China’s sovereign wealth fund China Investment Corp. (CIC) and U.S. investment bank Goldman Sachs raised $1.5 billion for a fund designed to expand business ties between U.S. and Chinese manufacturers, against the backdrop of a trade standoff between Washington and Beijing.
CIC and Goldman Sachs said they completed the first phase of fundraising for the China-U.S. Industrial Cooperation Partnership L.P., which was launched in November during U.S. President Donald Trump’s visit to China.
The fund set out to raise as much as $5 billion to be committed to investing in U.S. companies in manufacturing, industrial, consumer and healthcare sectors that have developed or can develop China business connections.
But trade tensions between the two countries have since escalated. Chinese and U.S. companies have been caught in the crossfire of a trade war that officially started July 6 when the two countries imposed 25% tariffs on $34 billion of each other’s products. Both countries are preparing to impose another round of new tariffs on $16 billion of products starting Thursday.
Officials of the two countries are scheduled to start a two-day meeting in Washington Wednesday, returning to the negotiating table after a two-month standoff since U.S. Commerce Secretary Wilbur Ross met with Chinese Vice Premier Liu He in June in Beijing.
Goldman, through its Merchant Banking Division, is the sponsor and investment manager of the fund, while CIC, as an anchor investor, will not provide investment advice, according to a press release from Goldman.

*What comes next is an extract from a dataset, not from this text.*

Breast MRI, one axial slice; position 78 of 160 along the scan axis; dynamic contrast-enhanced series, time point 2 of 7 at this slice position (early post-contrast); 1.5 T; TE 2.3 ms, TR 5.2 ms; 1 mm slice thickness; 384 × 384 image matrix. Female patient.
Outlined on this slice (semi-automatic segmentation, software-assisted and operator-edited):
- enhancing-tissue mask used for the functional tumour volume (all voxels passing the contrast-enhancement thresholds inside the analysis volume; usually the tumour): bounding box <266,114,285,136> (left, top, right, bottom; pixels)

“The China-U.S. fund is established by the principle of mutual benefit and cooperation,” said Tu Guangshao, vice chairman and president of CIC, at a forum in July. “The investors from China and the U.S. have binding interests.”
CIC expects to increase direct investment in the U.S. as it recently set up an office in New York, Tu said in July.
“We want to be a long-term financial investor, so (the U.S.) does not have to feel that CIC’s investment is a threat,” Tu said.
Headquartered in Beijing, CIC was founded in 2007 as a vehicle to diversify China's foreign exchange holdings and seek maximum returns with acceptable risk tolerance. CIC had $813 billion in assets at the end of 2016, making it one of the largest sovereign wealth funds in the world.
Tighter U.S. scrutiny accounted of part of the decline of Chinese investment. In the first half of this year, Chinese mergers and acquisitions in the U.S. market totaled $6 billion, a sharp drop from $40 billion two years ago, according to the London-based accounting firm PricewaterhouseCoopers (PwC).
Chinese takeovers in the U.S. have remained at a low level over the past 18 months, and as the trade war unfolds, big transactions and deals in sensitive areas will face regulatory risks, according to PwC.